EXCERPT TO READ
Now, actually put this all together to build the tree.
We only have the one criterion, max depth of 2.

In [42]:
tree = []

def build_tree_recursion(X, y, node_indices, branch_name, curr_depth=0, max_depth=2):
    """
    Builds a tree using a recursive algorithm that splits the dataset into 2 subgroups at each node.
    Prints the tree.
    
    Args:
        X (ndarray): Data matrix of shape(n_samples, n_features)
        y (array like): list or ndarray with n_samples containing the target variable
        node_indices (ndarray): List containing the active indices
        branch_name (string): Name of branch (Root, Left, or Right)
        max_depth (int): Max depth of resulting tree
        curr_depth (int): Current depth, used during recursion
    """
    
    # Base case - max depth reached
    if curr_depth == max_depth:
        formatting = " " * curr_depth + "-" * curr_depth
        print(f"{formatting} {branch_name} node with indices {node_indices}")
        return
    
    # If not base/final case, get best split, then act on it
    best_feat = get_best_split(X, y, node_indices)

DATASET CONTENT

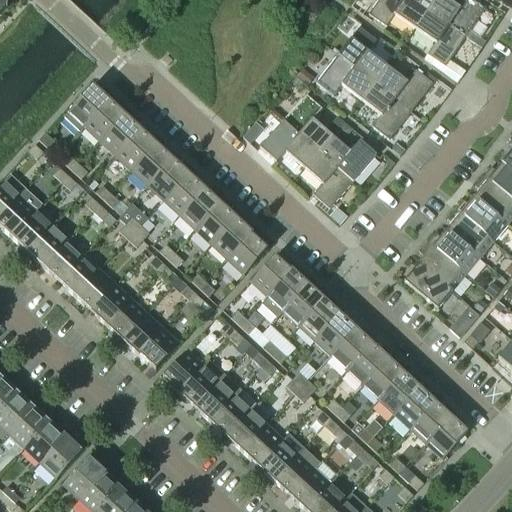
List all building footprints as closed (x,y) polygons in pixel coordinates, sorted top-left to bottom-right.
[(426,14),(405,0),(379,0),(368,17),(386,29),(394,18),(414,31),(426,14)] [(405,0),(426,14),(435,0),(405,0)] [(464,40),(484,10),(469,0),(465,0),(458,10),(443,0),(435,0),(426,14),(464,40)] [(444,69),(464,40),(426,14),(414,31),(434,45),(426,57),(444,69)] [(367,54),(376,43),(358,29),(337,58),(373,86),(386,69),(367,54)] [(373,86),(337,58),(315,86),(332,99),(341,88),(360,103),(373,86)] [(410,114),(432,87),(414,73),(406,84),(386,69),(373,86),(410,114)] [(388,143),(410,114),(373,86),(360,103),(380,118),(371,129),(388,143)] [(83,130),(107,105),(101,99),(102,98),(92,88),(62,120),(80,136),(84,131),(83,130)] [(312,123),(322,112),(305,97),(282,124),(317,155),(331,139),(312,123)] [(99,145),(124,118),(114,109),(113,110),(107,105),(83,130),(84,131),(99,145)] [(115,160),(139,134),(133,128),(134,127),(124,118),(99,145),(115,160)] [(317,155),(282,124),(258,151),(275,165),(285,154),(303,171),(317,155)] [(131,174),(156,147),(146,138),(145,140),(139,134),(115,160),(131,174)] [(53,144),(47,139),(44,136),(38,143),(47,152),(53,144)] [(352,185),(375,158),(359,144),(349,155),(331,139),(317,155),(352,185)] [(511,142),(508,147),(511,149),(511,155),(509,160),(507,158),(500,166),(511,175),(511,142)] [(146,189),(170,164),(164,158),(165,156),(156,147),(131,174),(146,189)] [(42,156),(33,148),(27,155),(36,163),(42,156)] [(328,212),(352,185),(317,155),(303,171),(321,187),(312,198),(328,212)] [(78,167),(69,159),(63,167),(71,175),(78,167)] [(163,204),(188,177),(178,168),(177,169),(170,164),(146,189),(163,204)] [(511,175),(500,166),(494,174),(489,170),(481,179),(511,204),(511,175)] [(80,183),(87,176),(78,167),(71,175),(80,183)] [(67,179),(59,171),(52,178),(61,186),(67,179)] [(178,219),(202,193),(196,187),(197,186),(188,177),(163,204),(178,219)] [(76,187),(67,179),(61,186),(70,194),(76,187)] [(511,220),(511,204),(481,179),(473,189),(478,193),(472,200),(506,228),(511,220)] [(0,219),(19,200),(2,184),(0,186),(0,219)] [(103,204),(110,197),(101,189),(95,196),(103,204)] [(194,234),(219,207),(210,198),(208,199),(202,193),(178,219),(194,234)] [(119,205),(110,197),(103,204),(112,212),(119,205)] [(35,214),(19,200),(0,219),(0,229),(1,231),(0,232),(10,241),(35,214)] [(92,216),(99,208),(90,200),(84,208),(92,216)] [(506,228),(472,200),(466,207),(462,203),(454,213),(492,244),(506,228)] [(210,248),(234,223),(228,217),(229,216),(219,207),(194,234),(210,248)] [(108,217),(99,208),(92,216),(101,224),(108,217)] [(492,244),(454,213),(446,222),(450,226),(445,233),(478,261),(492,244)] [(51,229),(35,214),(10,241),(19,250),(21,249),(27,255),(51,229)] [(140,229),(131,221),(124,228),(133,236),(140,229)] [(210,248),(226,263),(251,236),(241,227),(240,228),(234,223),(210,248)] [(133,236),(124,228),(118,235),(127,243),(133,236)] [(66,244),(51,229),(27,255),(33,260),(32,262),(41,271),(66,244)] [(148,237),(140,229),(133,236),(142,244),(148,237)] [(478,261),(445,233),(439,240),(434,236),(426,246),(465,278),(478,261)] [(135,251),(142,244),(133,236),(127,243),(135,251)] [(242,278),(266,253),(259,246),(261,245),(251,236),(226,263),(242,278)] [(82,258),(66,244),(41,271),(51,280),(52,278),(58,284),(82,258)] [(465,278),(426,246),(418,256),(423,259),(416,267),(450,295),(465,278)] [(173,256),(164,248),(158,255),(167,263),(173,256)] [(175,271),(182,264),(173,256),(167,263),(175,271)] [(98,273),(84,260),(82,258),(58,284),(65,290),(64,291),(73,300),(98,273)] [(156,275),(163,267),(154,259),(147,267),(156,275)] [(266,300),(291,273),(281,264),(280,265),(273,259),(249,285),(266,300)] [(171,276),(163,267),(156,275),(165,283),(171,276)] [(450,295),(416,267),(403,284),(436,312),(450,295)] [(90,314),(114,288),(98,273),(73,300),(83,309),(84,308),(90,314)] [(275,322),(282,315),(306,289),(300,283),(301,282),(291,273),(266,300),(259,307),(275,322)] [(205,285),(196,277),(190,284),(198,292),(205,285)] [(214,293),(205,285),(198,292),(207,300),(214,293)] [(105,330),(130,303),(114,288),(90,314),(96,319),(95,321),(105,330)] [(194,297),(186,289),(179,296),(188,304),(194,297)] [(298,330),(323,302),(313,294),(312,295),(306,289),(282,315),(298,330)] [(196,312),(203,305),(194,297),(188,304),(196,312)] [(313,344),(337,318),(331,313),(332,311),(323,302),(298,330),(313,344)] [(122,343),(146,317),(130,303),(105,330),(115,339),(116,338),(122,343)] [(478,319),(467,310),(448,332),(458,342),(478,319)] [(239,330),(245,323),(237,314),(230,322),(239,330)] [(137,359),(162,332),(146,317),(122,343),(128,349),(127,350),(137,359)] [(329,359),(354,332),(345,323),(344,324),(337,318),(313,344),(329,359)] [(254,331),(245,323),(239,330),(247,338),(254,331)] [(234,334),(226,326),(219,333),(228,341),(234,334)] [(154,373),(178,347),(162,332),(137,359),(146,368),(148,367),(154,373)] [(345,374),(369,348),(363,342),(364,341),(354,332),(329,359),(345,374)] [(236,349),(243,342),(234,334),(228,341),(236,349)] [(471,353),(477,346),(469,338),(462,345),(471,353)] [(277,352),(268,344),(262,351),(270,359),(277,352)] [(511,344),(496,362),(511,374),(511,344)] [(361,389),(386,362),(377,353),(376,354),(369,348),(345,374),(361,389)] [(286,360),(277,352),(270,359),(279,367),(286,360)] [(202,369),(193,361),(185,354),(161,380),(168,386),(167,387),(177,396),(202,369)] [(259,371),(266,363),(257,356),(251,363),(259,371)] [(377,403),(401,378),(395,372),(396,371),(386,362),(361,389),(377,403)] [(202,370),(202,369),(177,396),(186,405),(188,404),(194,410),(224,378),(208,363),(202,370)] [(268,379),(275,372),(266,363),(259,371),(268,379)] [(306,383),(298,376),(291,383),(300,391),(306,383)] [(239,392),(224,378),(194,410),(200,415),(199,417),(208,426),(239,392)] [(393,418),(418,391),(408,382),(407,383),(401,378),(377,403),(393,418)] [(0,413),(20,391),(15,387),(12,390),(1,380),(0,381),(0,413)] [(300,391),(291,383),(285,390),(293,398),(300,391)] [(315,392),(306,383),(300,391),(309,399),(315,392)] [(0,430),(7,437),(33,409),(22,399),(25,396),(20,391),(0,413),(0,430)] [(302,406),(309,399),(300,391),(293,398),(302,406)] [(409,433),(433,407),(427,401),(428,400),(418,391),(393,418),(409,433)] [(225,439),(249,413),(255,407),(239,392),(208,426),(218,435),(219,433),(225,439)] [(334,418),(340,411),(332,403),(325,410),(334,418)] [(425,447),(450,420),(440,411),(439,413),(433,407),(409,433),(425,447)] [(23,452),(52,421),(47,416),(44,419),(33,409),(7,437),(23,452)] [(349,419),(340,411),(334,418),(343,426),(349,419)] [(240,455),(265,428),(249,413),(225,439),(232,445),(230,446),(240,455)] [(330,422),(321,414),(314,421),(323,430),(330,422)] [(441,463),(465,437),(458,431),(459,429),(450,420),(425,447),(441,463)] [(39,467),(65,439),(54,429),(57,425),(52,421),(23,452),(39,467)] [(332,438),(338,431),(330,422),(323,430),(332,438)] [(257,469),(281,443),(265,428),(240,455),(250,464),(251,463),(257,469)] [(372,440),(363,432),(357,439),(366,447),(372,440)] [(55,482),(84,451),(79,445),(75,449),(65,439),(39,467),(55,482)] [(374,455),(381,448),(372,440),(366,447),(374,455)] [(272,485),(297,458),(281,443),(257,469),(264,474),(262,476),(272,485)] [(355,459),(361,452),(353,444),(346,451),(355,459)] [(289,498),(313,473),(319,466),(303,452),(297,458),(272,485),(282,494),(283,492),(289,498)] [(364,467),(370,460),(361,452),(355,459),(364,467)] [(78,503),(103,475),(93,465),(96,462),(90,456),(61,487),(78,503)] [(404,470),(395,461),(388,469),(397,477),(404,470)] [(414,479),(404,470),(397,477),(407,486),(414,479)] [(301,511),(305,511),(328,488),(313,473),(289,498),(295,504),(294,505),(301,511)] [(393,481),(384,473),(378,480),(387,488),(393,481)] [(87,511),(98,511),(122,486),(117,481),(114,485),(103,475),(78,503),(87,511)] [(423,487),(414,479),(407,486),(416,494),(423,487)] [(127,511),(135,504),(124,494),(128,491),(122,486),(98,511),(127,511)] [(335,511),(344,502),(328,488),(305,511),(335,511)] [(12,496),(6,490),(1,495),(8,501),(12,496)] [(405,506),(412,499),(403,490),(396,498),(405,506)] [(14,506),(18,501),(12,496),(8,501),(14,506)] [(364,511),(366,511),(350,496),(344,502),(335,511),(364,511)]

PROBLEM DETAILS
Resume the excerpt on building a decision tree, starting right after its last line.

RESULT FOR THIS TASK
    formatting = "-" * curr_depth
    print(f"{formatting} Depth {curr_depth}, {branch_name}: Split on feature {best_feat}")
    
    left, right = split_dataset(X, node_indices, best_feat)
    tree.append((left, right, best_feat))
    
    # Keep the recursion going
    build_tree_recursion(X, y, left, "Left", curr_depth + 1)
    build_tree_recursion(X, y, right, "Right", curr_depth + 1)
    

In [44]:
build_tree_recursion(X_train, y_train, root_indices, "Root")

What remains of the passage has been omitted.